▶ _RECORD EXTRACTS_:

§

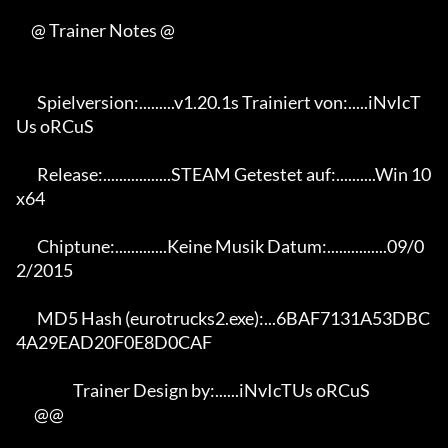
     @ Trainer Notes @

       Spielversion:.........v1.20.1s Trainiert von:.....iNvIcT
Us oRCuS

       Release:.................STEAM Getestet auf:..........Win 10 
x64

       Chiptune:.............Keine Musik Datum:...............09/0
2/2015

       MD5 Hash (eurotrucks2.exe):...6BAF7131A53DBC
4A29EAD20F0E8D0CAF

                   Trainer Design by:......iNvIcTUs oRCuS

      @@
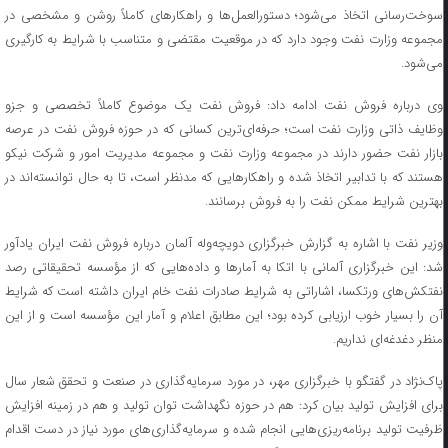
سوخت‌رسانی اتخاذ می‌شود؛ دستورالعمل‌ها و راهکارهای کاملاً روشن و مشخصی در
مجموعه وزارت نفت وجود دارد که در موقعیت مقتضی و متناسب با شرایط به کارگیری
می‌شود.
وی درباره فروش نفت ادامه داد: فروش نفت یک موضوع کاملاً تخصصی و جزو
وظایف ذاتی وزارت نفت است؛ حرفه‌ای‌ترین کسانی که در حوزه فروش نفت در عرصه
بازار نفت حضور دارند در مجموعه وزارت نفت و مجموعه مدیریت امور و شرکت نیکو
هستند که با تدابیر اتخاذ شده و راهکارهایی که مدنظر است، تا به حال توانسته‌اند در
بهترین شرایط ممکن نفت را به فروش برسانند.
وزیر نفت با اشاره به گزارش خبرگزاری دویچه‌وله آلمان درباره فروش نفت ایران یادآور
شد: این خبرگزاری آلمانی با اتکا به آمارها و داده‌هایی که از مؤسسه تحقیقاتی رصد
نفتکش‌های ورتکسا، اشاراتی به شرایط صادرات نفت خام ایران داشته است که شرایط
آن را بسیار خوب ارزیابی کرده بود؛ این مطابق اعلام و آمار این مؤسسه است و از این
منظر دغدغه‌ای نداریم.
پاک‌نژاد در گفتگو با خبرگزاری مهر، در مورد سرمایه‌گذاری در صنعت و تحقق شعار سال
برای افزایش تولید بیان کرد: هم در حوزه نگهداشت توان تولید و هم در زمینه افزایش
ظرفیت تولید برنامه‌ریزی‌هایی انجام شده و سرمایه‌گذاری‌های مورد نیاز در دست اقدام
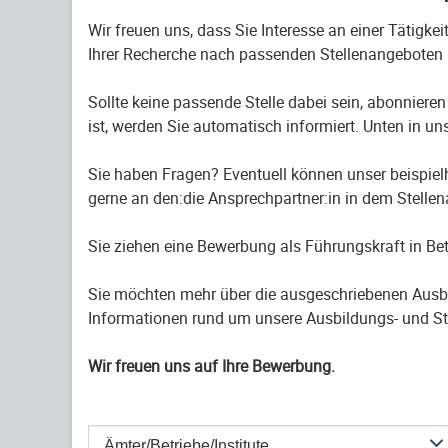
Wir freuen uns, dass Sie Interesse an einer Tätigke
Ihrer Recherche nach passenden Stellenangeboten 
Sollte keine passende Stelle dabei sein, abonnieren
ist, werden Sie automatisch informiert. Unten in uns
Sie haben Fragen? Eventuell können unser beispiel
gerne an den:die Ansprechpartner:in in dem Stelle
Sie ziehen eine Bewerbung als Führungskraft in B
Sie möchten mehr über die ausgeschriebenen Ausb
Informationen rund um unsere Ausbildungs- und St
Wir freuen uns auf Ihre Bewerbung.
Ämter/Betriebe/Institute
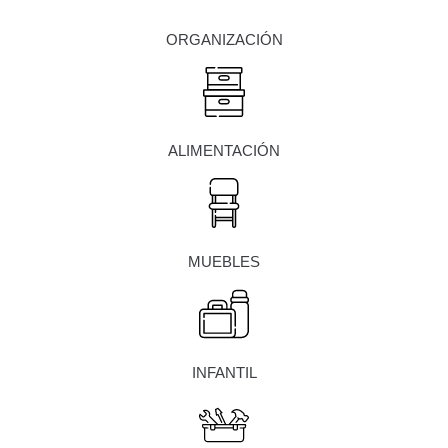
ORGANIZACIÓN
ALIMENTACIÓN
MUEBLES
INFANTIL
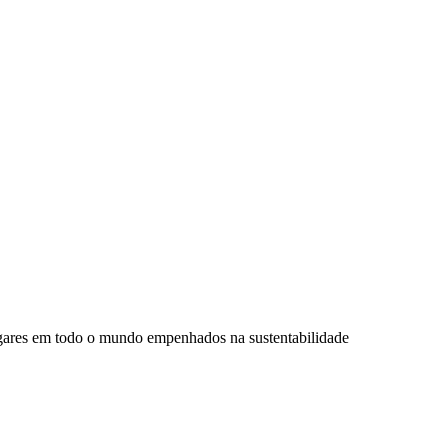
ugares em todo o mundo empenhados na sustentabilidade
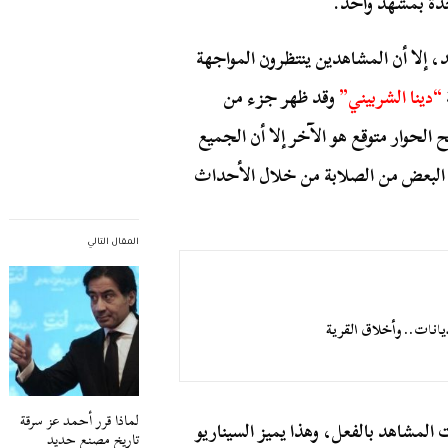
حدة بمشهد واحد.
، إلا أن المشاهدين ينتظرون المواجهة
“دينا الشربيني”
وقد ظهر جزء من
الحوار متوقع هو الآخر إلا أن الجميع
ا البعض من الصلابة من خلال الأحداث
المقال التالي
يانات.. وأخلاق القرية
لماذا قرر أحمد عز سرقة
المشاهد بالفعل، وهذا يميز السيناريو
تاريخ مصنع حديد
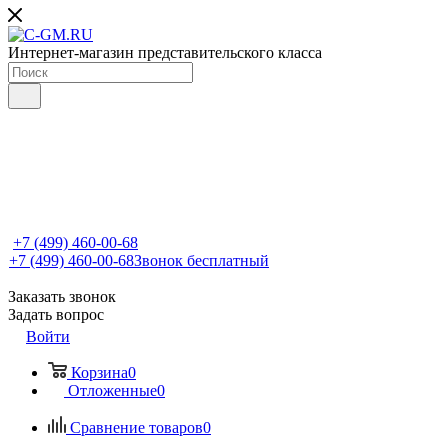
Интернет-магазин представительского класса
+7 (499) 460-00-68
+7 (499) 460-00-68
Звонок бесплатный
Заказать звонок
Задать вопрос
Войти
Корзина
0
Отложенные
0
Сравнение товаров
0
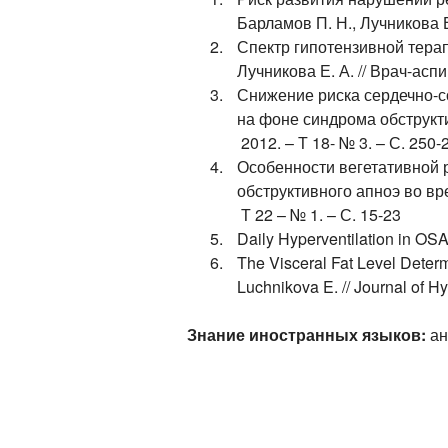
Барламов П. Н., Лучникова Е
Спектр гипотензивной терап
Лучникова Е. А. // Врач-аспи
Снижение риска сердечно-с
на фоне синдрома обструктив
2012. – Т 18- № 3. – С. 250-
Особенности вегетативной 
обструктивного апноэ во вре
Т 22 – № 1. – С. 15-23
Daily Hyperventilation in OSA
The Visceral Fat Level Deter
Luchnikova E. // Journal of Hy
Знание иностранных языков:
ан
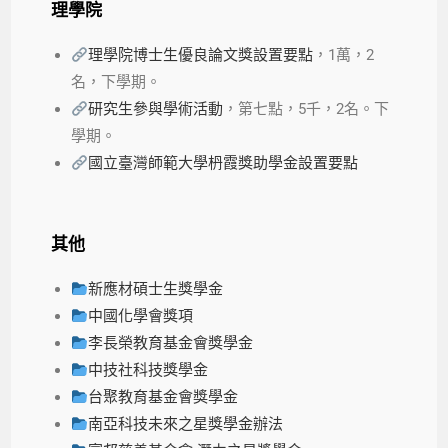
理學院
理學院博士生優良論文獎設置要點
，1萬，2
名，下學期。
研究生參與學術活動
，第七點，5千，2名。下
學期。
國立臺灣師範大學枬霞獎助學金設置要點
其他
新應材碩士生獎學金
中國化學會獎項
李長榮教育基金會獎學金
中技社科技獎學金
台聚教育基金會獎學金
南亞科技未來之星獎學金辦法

§

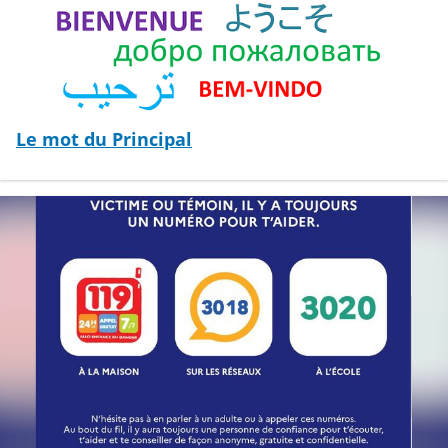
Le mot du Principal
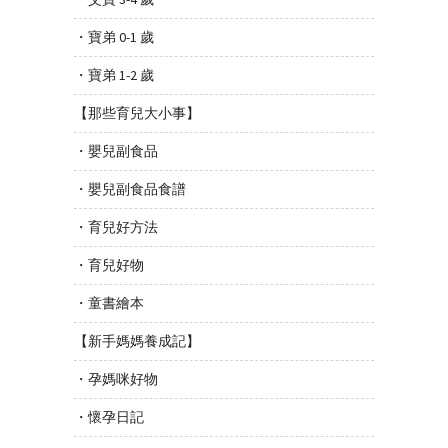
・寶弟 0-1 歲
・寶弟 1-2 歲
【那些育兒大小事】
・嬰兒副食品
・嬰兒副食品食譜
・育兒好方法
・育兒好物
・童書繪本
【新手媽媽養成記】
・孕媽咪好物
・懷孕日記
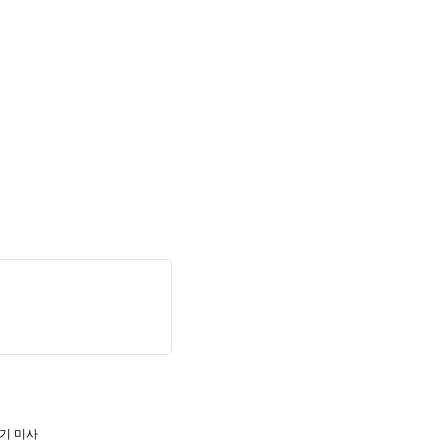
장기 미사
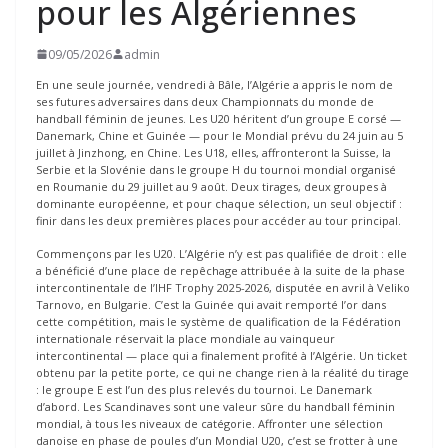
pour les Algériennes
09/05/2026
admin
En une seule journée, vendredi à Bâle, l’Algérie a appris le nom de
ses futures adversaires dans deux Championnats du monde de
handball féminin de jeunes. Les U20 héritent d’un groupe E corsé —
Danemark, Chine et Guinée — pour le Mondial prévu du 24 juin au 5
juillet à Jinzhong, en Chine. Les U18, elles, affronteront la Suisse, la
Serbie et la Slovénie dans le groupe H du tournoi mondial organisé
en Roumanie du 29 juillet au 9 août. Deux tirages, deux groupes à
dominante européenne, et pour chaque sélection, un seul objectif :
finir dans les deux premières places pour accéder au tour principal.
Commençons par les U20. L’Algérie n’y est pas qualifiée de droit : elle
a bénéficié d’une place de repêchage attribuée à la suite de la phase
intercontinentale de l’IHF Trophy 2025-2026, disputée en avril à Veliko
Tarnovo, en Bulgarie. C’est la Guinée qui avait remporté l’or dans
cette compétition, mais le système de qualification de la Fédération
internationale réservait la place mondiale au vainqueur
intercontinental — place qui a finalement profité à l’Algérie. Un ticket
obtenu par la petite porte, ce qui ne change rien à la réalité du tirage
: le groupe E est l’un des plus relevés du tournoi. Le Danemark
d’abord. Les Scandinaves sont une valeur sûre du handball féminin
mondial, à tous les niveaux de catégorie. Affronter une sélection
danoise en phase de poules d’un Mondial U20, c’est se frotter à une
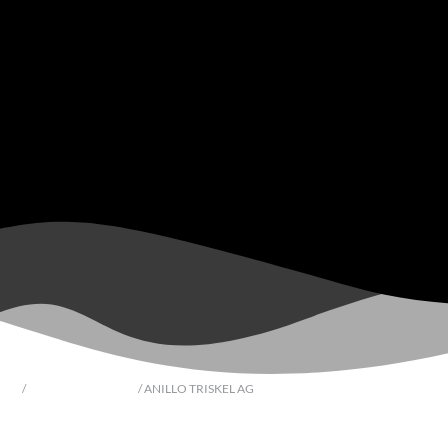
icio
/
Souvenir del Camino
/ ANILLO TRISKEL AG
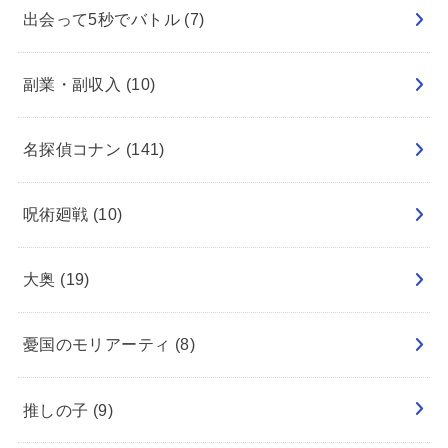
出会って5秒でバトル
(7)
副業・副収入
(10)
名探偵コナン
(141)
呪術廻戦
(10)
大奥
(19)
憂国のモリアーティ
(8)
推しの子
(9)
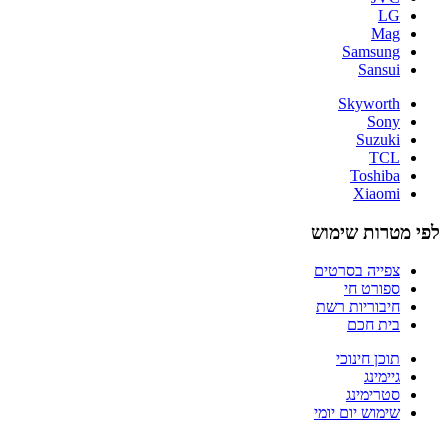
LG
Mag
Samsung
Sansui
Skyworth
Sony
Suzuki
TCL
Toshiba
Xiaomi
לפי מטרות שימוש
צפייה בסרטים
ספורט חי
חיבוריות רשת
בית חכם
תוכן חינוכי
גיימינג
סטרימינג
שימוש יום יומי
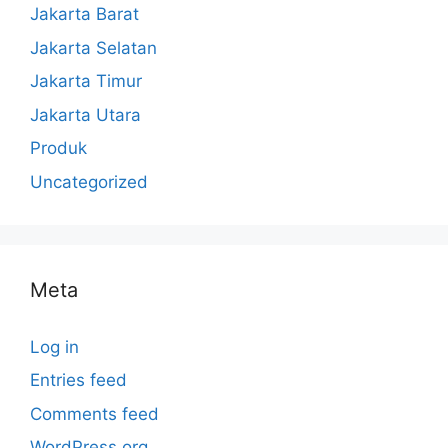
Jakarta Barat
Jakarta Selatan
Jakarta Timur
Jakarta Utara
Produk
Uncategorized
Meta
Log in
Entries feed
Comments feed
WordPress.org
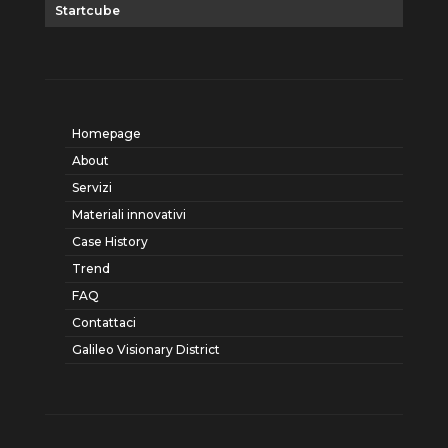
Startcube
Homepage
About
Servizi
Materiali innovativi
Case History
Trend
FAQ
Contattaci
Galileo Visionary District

§

▶ _PROBLEM TO WORK ON_:
Which lines in the records above contain the word "مورد"? Pick out each one and copy it in full.

▶ _RESULT OF THE TASK_:
پاک‌نژاد در گفتگو با خبرگزاری مهر، در مورد سرمایه‌گذاری در صنعت و تحقق شعار سال
ظرفیت تولید برنامه‌ریزی‌هایی انجام شده و سرمایه‌گذاری‌های مورد نیاز در دست اقدام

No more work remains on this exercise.